Given material:
########

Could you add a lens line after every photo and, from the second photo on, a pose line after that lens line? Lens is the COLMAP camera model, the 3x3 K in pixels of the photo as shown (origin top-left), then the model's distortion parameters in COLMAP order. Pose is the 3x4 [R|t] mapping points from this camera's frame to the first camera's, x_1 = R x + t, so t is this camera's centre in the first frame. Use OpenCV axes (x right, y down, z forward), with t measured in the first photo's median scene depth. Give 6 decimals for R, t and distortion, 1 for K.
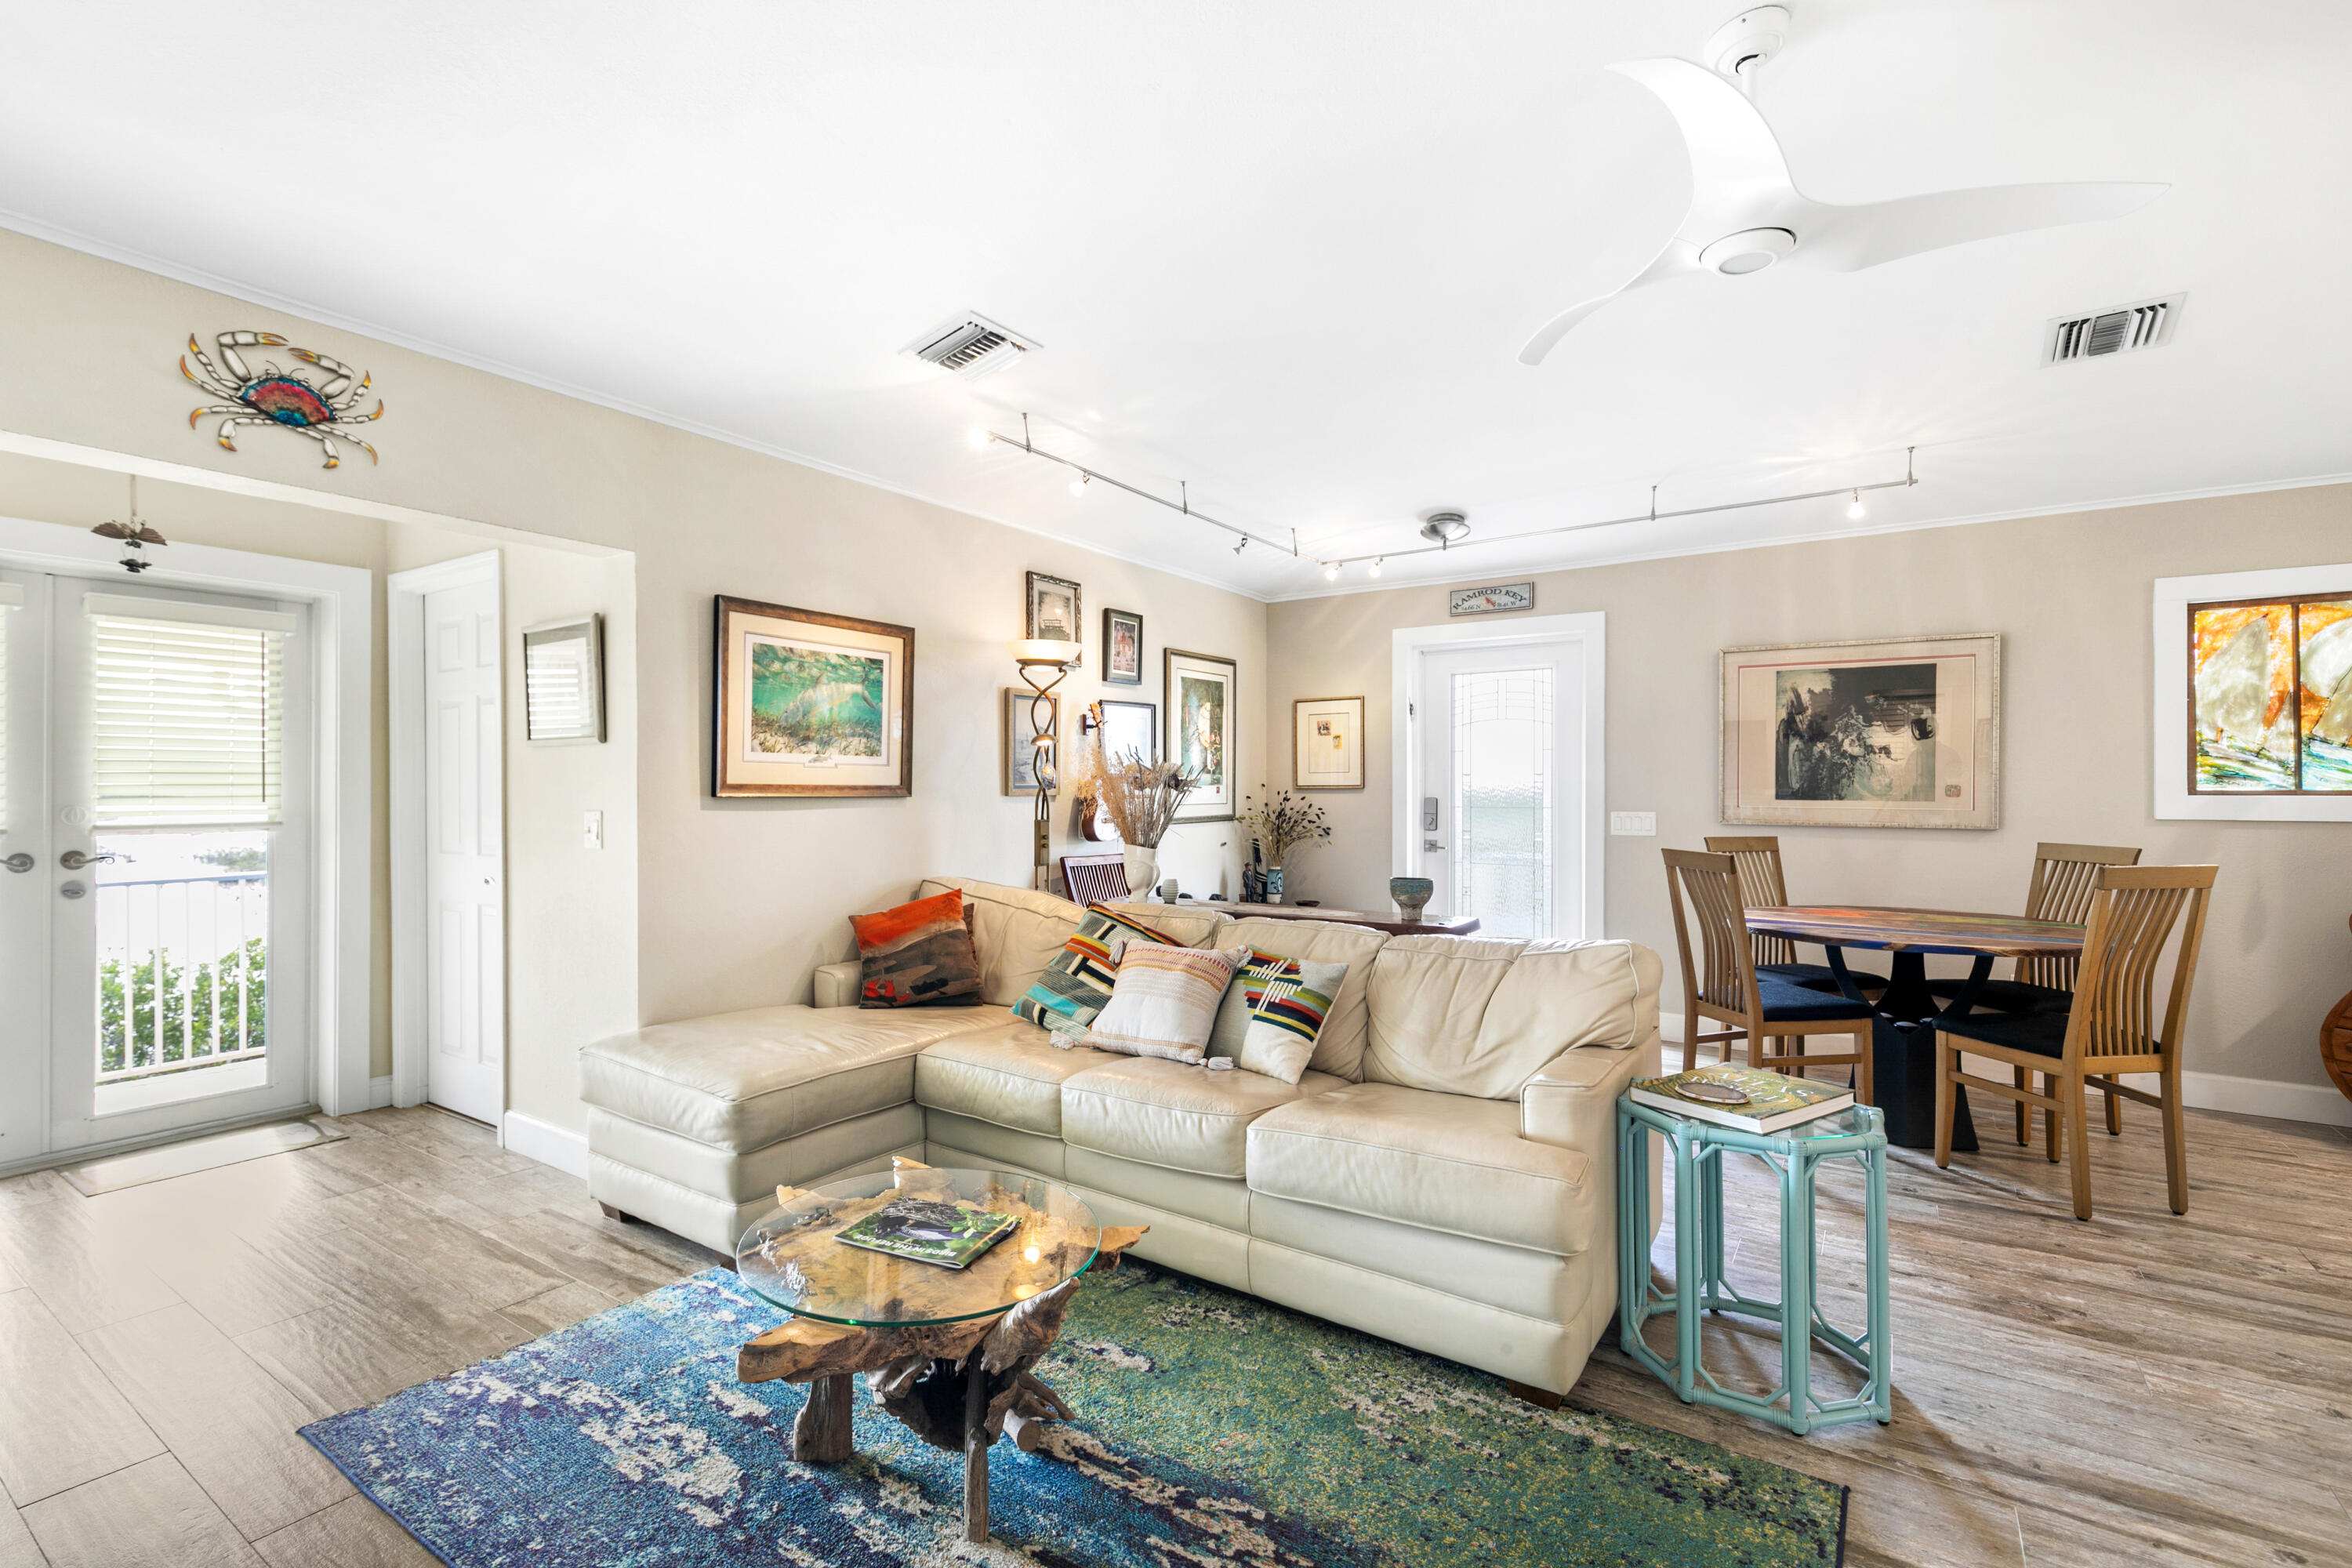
lens RADIAL K [[1067.3, 0, 1174.6], [0, 1067.3, 785.2], [0, 0, 1]] dist [0.004352, -0.001891]
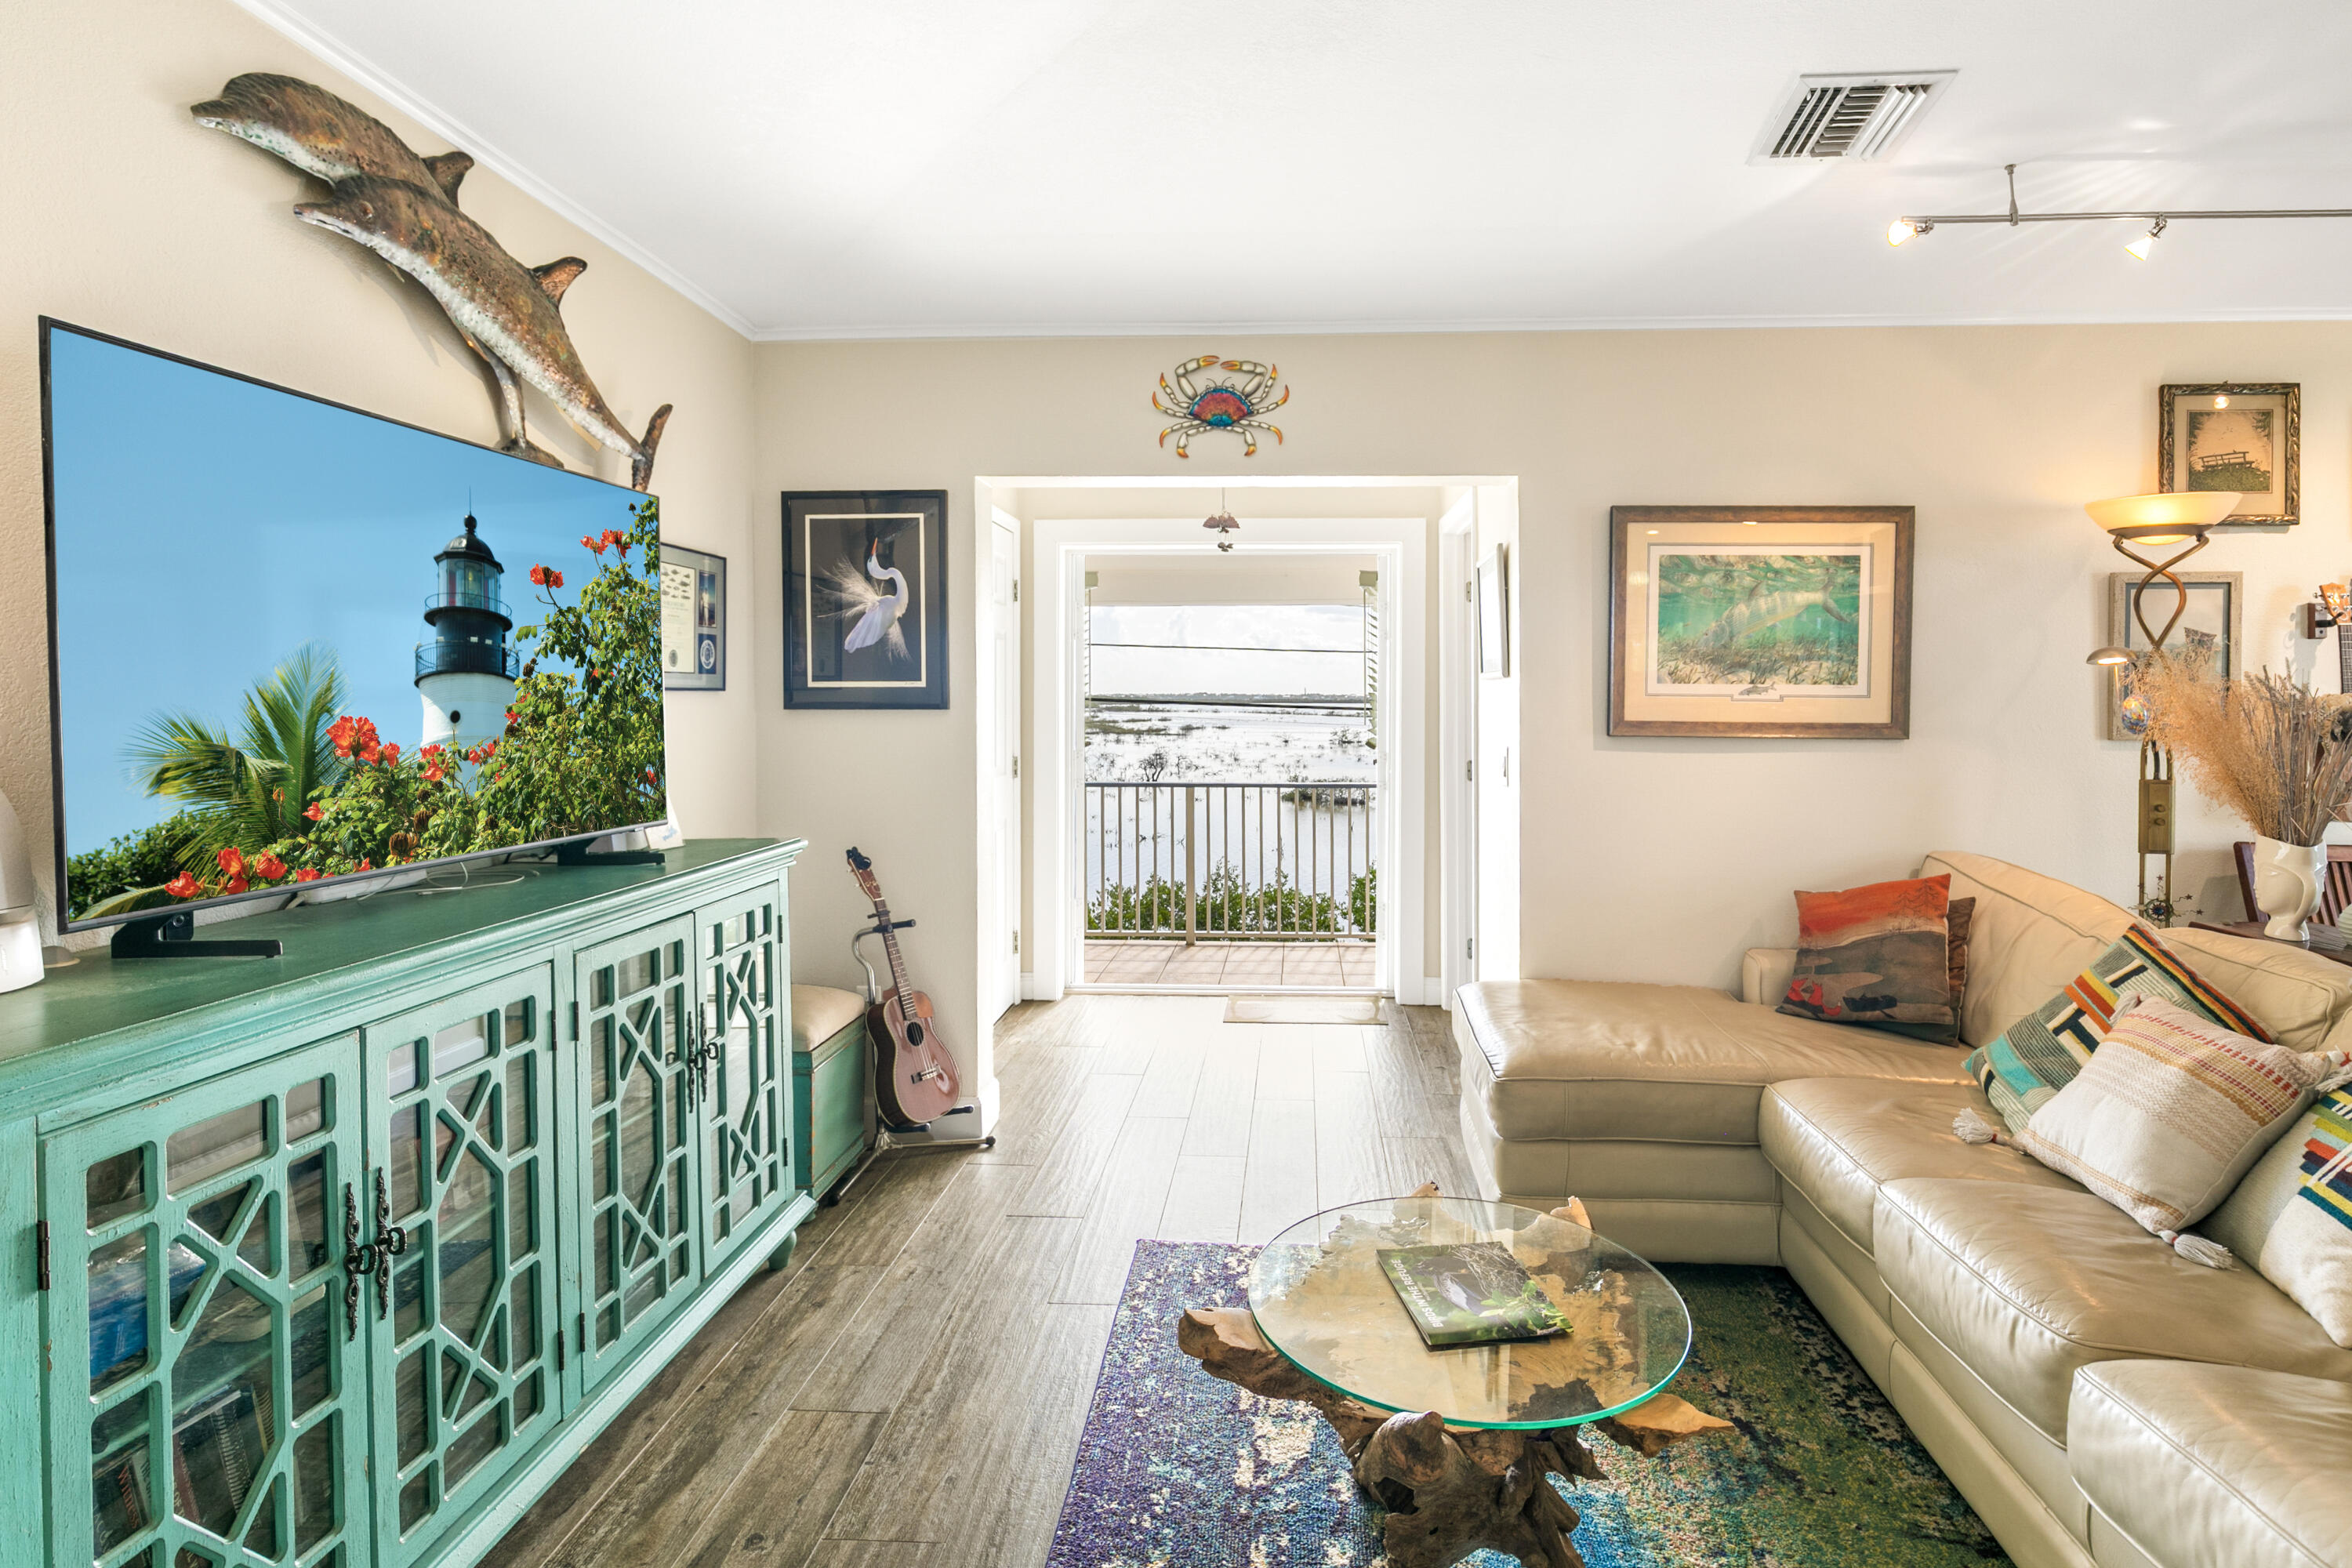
lens RADIAL K [[1219.9, 0, 1223.4], [0, 1219.9, 708.4], [0, 0, 1]] dist [-0.001237, 0.000202]
pose [[0.518238, 0.009400, -0.855185, 0.257984], [-0.001538, 0.999948, 0.010059, -0.020608], [0.855235, -0.003898, 0.518226, 0.197474]]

########

Work task:
Return everything in the material from its beginning down to the line containing "dist [-0.001237, 0.000202]", with both ends included, and leave the pictures out.

Output below:
Could you add a lens line after every photo and, from the second photo on, a pose line after that lens line? Lens is the COLMAP camera model, the 3x3 K in pixels of the photo as shown (origin top-left), then the model's distortion parameters in COLMAP order. Pose is the 3x4 [R|t] mapping points from this camera's frame to the first camera's, x_1 = R x + t, so t is this camera's centre in the first frame. Use OpenCV axes (x right, y down, z forward), with t measured in the first photo's median scene depth. Give 6 decimals for R, t and distortion, 1 for K.
lens RADIAL K [[1067.3, 0, 1174.6], [0, 1067.3, 785.2], [0, 0, 1]] dist [0.004352, -0.001891]
lens RADIAL K [[1219.9, 0, 1223.4], [0, 1219.9, 708.4], [0, 0, 1]] dist [-0.001237, 0.000202]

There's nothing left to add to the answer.